14 September, 2001
A Day Abroad
Today was a wonderful day aboard the Polarstern. Yesterday scientist Paul Schmieder, a student from the University of Tulsa, and I were chosen to spend some time on the German icebreaker. We had a short 5-minute flight to reach the ship from the Healy, and upon our arrival a group of scientists were waiting to welcome us. We each met our roommates and were taken to our very comfortable and cozy rooms.
The Polarstern and Healy are on different times - the Polarstern's time is 5 hours ahead of the Healy's. This meant that although it was 2:00 pm when we left the Healy, it was after dinner when we arrived aboard our neighbor's ship 5 minutes later. Talk about jet-lag! We were given a grand tour and spent the remainder of the evening in the ship's comfortable lounge snacking and socializing.
After a good night's sleep, we spent the morning learning about the variety of Polarstern's science programs. There were many scientists that spent time with us and patiently explained how their programs work.
The first operation that we observed was the TV Grab. The "TV" is a camera with 2 lights that are mounted on a metal jaw-like apparatus. It allows the users to see the ocean floor and "grab" rocks that come into view.
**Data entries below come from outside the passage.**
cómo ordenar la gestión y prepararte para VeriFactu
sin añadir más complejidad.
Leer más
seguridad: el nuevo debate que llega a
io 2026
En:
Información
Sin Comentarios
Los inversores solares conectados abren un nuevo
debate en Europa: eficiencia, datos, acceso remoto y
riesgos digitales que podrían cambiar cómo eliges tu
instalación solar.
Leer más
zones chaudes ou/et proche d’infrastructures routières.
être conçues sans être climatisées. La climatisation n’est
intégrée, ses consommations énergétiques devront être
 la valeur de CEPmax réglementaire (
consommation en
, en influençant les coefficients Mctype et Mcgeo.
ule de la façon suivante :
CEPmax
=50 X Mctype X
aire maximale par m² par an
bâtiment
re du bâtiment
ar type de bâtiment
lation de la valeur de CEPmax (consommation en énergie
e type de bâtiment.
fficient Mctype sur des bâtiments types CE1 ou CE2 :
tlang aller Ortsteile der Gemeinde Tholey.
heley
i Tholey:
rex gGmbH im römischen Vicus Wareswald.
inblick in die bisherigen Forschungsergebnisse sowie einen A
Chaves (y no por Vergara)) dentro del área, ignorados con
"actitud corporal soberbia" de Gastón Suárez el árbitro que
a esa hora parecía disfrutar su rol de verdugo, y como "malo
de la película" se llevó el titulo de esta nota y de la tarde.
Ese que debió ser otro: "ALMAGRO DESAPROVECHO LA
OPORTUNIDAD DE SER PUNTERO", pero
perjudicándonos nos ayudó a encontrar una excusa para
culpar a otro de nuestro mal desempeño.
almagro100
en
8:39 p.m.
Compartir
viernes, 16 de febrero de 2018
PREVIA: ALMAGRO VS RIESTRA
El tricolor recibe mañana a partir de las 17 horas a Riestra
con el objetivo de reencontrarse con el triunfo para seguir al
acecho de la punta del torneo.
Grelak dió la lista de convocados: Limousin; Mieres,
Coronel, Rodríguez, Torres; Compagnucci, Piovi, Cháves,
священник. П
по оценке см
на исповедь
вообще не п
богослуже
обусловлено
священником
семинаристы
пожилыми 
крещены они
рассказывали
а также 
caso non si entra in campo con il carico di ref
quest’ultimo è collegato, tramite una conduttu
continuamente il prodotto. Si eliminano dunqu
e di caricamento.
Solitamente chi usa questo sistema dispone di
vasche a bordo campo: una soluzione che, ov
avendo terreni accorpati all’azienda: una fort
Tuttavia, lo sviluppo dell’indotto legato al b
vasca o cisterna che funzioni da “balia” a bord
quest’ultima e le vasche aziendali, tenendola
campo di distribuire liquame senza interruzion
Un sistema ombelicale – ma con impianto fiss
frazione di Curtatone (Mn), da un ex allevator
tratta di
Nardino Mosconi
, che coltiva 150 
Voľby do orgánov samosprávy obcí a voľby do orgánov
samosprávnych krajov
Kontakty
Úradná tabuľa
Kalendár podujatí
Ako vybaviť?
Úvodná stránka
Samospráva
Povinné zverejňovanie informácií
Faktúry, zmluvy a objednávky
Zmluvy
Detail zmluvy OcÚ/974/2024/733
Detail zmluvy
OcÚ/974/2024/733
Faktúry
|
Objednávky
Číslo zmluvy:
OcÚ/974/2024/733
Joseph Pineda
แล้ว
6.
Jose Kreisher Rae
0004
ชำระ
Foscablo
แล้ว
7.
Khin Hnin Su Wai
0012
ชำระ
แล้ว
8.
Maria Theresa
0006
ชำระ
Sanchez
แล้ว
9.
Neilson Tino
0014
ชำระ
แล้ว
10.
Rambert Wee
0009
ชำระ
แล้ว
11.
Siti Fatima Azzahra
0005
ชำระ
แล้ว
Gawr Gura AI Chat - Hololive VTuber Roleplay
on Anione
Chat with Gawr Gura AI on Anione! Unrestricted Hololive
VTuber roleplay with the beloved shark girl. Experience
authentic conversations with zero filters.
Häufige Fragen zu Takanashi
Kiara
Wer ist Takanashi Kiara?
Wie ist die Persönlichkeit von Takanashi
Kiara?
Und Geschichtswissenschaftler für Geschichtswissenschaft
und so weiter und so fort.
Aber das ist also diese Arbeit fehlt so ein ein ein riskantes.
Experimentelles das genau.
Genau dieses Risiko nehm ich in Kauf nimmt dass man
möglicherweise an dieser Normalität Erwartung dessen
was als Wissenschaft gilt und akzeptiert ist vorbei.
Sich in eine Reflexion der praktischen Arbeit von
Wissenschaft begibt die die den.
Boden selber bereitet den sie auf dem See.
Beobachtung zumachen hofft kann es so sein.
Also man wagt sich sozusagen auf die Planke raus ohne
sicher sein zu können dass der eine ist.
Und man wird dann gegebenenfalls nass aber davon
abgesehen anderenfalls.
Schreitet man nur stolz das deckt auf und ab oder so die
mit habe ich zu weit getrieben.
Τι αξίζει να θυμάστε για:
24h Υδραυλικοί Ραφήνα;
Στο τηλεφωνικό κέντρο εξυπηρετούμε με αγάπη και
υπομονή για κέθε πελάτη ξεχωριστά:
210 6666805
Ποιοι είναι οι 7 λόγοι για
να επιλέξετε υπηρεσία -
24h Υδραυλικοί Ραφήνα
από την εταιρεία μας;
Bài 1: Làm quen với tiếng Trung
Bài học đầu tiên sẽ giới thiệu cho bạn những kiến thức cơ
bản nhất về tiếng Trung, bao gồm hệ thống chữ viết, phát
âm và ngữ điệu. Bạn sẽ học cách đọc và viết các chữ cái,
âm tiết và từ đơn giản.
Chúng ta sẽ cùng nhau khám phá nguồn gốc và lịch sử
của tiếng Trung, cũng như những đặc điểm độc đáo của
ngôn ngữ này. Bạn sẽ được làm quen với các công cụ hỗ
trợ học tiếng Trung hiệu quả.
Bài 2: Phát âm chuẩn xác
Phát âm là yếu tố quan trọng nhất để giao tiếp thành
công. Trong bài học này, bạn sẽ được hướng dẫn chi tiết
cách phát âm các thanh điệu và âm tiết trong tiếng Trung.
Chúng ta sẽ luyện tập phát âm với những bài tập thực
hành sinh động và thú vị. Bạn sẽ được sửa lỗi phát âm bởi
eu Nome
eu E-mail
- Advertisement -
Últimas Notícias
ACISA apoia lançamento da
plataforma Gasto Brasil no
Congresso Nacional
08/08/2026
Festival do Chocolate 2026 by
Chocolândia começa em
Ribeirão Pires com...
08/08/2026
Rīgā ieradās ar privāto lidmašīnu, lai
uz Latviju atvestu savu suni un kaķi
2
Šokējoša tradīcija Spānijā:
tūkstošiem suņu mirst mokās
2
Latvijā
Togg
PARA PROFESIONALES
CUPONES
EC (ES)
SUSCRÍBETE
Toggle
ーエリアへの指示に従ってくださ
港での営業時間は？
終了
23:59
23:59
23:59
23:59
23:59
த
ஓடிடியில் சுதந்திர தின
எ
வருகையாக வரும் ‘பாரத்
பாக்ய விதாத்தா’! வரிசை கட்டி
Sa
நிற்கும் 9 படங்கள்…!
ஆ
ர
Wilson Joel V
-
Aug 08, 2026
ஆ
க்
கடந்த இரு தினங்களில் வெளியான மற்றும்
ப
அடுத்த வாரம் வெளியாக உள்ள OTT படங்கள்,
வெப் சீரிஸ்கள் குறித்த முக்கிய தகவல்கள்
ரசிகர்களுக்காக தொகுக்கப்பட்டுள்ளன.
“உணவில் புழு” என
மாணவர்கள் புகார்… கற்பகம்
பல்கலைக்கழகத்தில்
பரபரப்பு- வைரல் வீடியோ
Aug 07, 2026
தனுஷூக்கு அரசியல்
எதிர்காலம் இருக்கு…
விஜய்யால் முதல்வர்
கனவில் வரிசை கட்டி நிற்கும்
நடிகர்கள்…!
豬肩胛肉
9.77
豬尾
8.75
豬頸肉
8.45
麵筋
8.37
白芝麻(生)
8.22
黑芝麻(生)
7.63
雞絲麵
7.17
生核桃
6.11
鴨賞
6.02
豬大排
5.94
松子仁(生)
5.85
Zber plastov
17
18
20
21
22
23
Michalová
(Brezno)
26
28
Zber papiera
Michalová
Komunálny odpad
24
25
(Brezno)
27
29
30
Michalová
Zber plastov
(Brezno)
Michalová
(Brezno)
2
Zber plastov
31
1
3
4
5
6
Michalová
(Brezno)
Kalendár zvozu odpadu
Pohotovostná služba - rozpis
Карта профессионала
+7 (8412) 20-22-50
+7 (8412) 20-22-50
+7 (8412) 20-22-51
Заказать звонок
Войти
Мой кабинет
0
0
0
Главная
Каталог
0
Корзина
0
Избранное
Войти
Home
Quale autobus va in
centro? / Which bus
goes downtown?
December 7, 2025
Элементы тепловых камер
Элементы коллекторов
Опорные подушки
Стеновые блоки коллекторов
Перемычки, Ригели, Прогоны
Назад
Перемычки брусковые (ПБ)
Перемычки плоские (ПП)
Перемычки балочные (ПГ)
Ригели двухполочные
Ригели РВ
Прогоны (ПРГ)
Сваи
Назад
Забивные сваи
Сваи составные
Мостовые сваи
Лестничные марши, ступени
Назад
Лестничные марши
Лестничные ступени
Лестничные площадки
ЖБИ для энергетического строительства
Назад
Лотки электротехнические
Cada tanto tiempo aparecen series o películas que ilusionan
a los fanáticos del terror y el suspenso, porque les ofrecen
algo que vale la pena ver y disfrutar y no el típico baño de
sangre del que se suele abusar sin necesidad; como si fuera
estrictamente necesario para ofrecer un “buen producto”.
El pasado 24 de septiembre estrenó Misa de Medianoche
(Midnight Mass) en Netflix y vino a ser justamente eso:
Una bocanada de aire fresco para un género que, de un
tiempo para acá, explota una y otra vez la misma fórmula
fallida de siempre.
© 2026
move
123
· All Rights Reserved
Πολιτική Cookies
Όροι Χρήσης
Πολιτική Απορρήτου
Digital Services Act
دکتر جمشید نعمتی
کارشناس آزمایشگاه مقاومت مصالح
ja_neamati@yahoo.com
We watched the use of this equipment and saw animals swim by the camera on its way down and animals crawling on the ocean floor. Unfortunately they were not in clear focus, and so we could not identify their types. When the instrument hit bottom, it blasted up a muddy cloud that told the scientists controlling it that the sea floor was covered with sediment instead of the rocks they desired. The ship slowly moved and pulled it along the floor for over an hour, but no rocks were sighted. They ended up grabbing mud and hauling it to the surface.
Speaking of mud, we learned from a sedimentologist about sediment cores that are being taken from the Arctic Ocean floor by using an instrument called a "box core". The sediment is collected in columns and studied. As you go down in the column, the sediment becomes older, and microfossils trapped in the layers give you information such as relative age of the sediment and past climates of the Arctic region. This is a very interesting job if you like to play in the mud!
We also learned how scientists aboard the Polarstern are mapping the crust of the Earth. The crust under the Arctic Ocean is mapped in a "seismic" study. This is where air under high pressure is released to create sound waves. These waves travel to the seafloor and penetrate into the crust. The waves reflect back from the crust and are received by the ship where the data is used to make maps that show crustal structure.
There were many scientists who took time to explain concepts to us today and we had wonderful hospitality from our German friends on the Polarstern. Tomorrow we may stay or go. Our fate is in the hands of the ever-unpredictable Arctic weather.